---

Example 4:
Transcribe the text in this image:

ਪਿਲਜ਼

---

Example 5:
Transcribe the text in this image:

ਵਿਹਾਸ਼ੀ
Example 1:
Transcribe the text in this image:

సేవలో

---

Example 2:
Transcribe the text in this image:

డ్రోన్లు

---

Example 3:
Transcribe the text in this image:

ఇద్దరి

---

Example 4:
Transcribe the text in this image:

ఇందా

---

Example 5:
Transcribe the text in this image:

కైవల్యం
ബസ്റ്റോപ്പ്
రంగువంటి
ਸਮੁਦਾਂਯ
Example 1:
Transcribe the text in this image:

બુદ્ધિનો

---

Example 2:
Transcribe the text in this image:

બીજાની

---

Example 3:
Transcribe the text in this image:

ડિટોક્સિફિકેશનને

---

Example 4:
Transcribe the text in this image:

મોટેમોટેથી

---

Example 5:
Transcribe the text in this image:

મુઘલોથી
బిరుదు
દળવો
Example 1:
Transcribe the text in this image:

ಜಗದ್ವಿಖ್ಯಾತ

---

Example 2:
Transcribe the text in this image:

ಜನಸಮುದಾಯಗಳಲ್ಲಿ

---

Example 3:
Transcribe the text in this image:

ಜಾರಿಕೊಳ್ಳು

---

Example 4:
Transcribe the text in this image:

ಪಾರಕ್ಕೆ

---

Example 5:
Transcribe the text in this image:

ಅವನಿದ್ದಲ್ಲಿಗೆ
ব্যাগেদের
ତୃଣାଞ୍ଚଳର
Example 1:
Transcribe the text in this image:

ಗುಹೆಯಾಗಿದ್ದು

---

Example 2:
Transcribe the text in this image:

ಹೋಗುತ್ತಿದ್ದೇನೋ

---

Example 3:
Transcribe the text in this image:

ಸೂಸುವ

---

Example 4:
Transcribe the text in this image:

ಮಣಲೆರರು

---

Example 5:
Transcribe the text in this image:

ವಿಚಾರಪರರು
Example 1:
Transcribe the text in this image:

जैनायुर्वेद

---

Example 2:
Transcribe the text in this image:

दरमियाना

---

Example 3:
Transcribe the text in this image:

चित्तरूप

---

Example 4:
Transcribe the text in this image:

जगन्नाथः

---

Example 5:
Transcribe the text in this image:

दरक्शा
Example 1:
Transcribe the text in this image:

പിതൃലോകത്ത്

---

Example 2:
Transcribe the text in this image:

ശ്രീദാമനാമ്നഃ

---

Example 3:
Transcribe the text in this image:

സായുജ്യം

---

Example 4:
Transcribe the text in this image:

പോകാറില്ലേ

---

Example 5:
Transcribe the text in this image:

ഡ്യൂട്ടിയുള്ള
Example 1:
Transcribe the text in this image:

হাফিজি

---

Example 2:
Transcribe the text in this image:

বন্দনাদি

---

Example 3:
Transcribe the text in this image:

□ □ □ □ □

Please reproduce every line of the material word for word.

Response to this task:
---

Example 4:
Transcribe the text in this image:

ਪਿਲਜ਼

---

Example 5:
Transcribe the text in this image:

ਵਿਹਾਸ਼ੀ
Example 1:
Transcribe the text in this image:

సేవలో

---

Example 2:
Transcribe the text in this image:

డ్రోన్లు

---

Example 3:
Transcribe the text in this image:

ఇద్దరి

---

Example 4:
Transcribe the text in this image:

ఇందా

---

Example 5:
Transcribe the text in this image:

కైవల్యం
ബസ്റ്റോപ്പ്
రంగువంటి
ਸਮੁਦਾਂਯ
Example 1:
Transcribe the text in this image:

બુદ્ધિનો

---

Example 2:
Transcribe the text in this image:

બીજાની

---

Example 3:
Transcribe the text in this image:

ડિટોક્સિફિકેશનને

---

Example 4:
Transcribe the text in this image:

મોટેમોટેથી

---

Example 5:
Transcribe the text in this image:

મુઘલોથી
బిరుదు
દળવો
Example 1:
Transcribe the text in this image:

ಜಗದ್ವಿಖ್ಯಾತ

---

Example 2:
Transcribe the text in this image:

ಜನಸಮುದಾಯಗಳಲ್ಲಿ

---

Example 3:
Transcribe the text in this image:

ಜಾರಿಕೊಳ್ಳು

---

Example 4:
Transcribe the text in this image:

ಪಾರಕ್ಕೆ

---

Example 5:
Transcribe the text in this image:

ಅವನಿದ್ದಲ್ಲಿಗೆ
ব্যাগেদের
ତୃଣାଞ୍ଚଳର
Example 1:
Transcribe the text in this image:

ಗುಹೆಯಾಗಿದ್ದು

---

Example 2:
Transcribe the text in this image:

ಹೋಗುತ್ತಿದ್ದೇನೋ

---

Example 3:
Transcribe the text in this image:

ಸೂಸುವ

---

Example 4:
Transcribe the text in this image:

ಮಣಲೆರರು

---

Example 5:
Transcribe the text in this image:

ವಿಚಾರಪರರು
Example 1:
Transcribe the text in this image:

जैनायुर्वेद

---

Example 2:
Transcribe the text in this image:

दरमियाना

---

Example 3:
Transcribe the text in this image:

चित्तरूप

---

Example 4:
Transcribe the text in this image:

जगन्नाथः

---

Example 5:
Transcribe the text in this image:

दरक्शा
Example 1:
Transcribe the text in this image:

പിതൃലോകത്ത്

---

Example 2:
Transcribe the text in this image:

ശ്രീദാമനാമ്നഃ

---

Example 3:
Transcribe the text in this image:

സായുജ്യം

---

Example 4:
Transcribe the text in this image:

പോകാറില്ലേ

---

Example 5:
Transcribe the text in this image:

ഡ്യൂട്ടിയുള്ള
Example 1:
Transcribe the text in this image:

হাফিজি

---

Example 2:
Transcribe the text in this image:

বন্দনাদি

---

Example 3:
Transcribe the text in this image:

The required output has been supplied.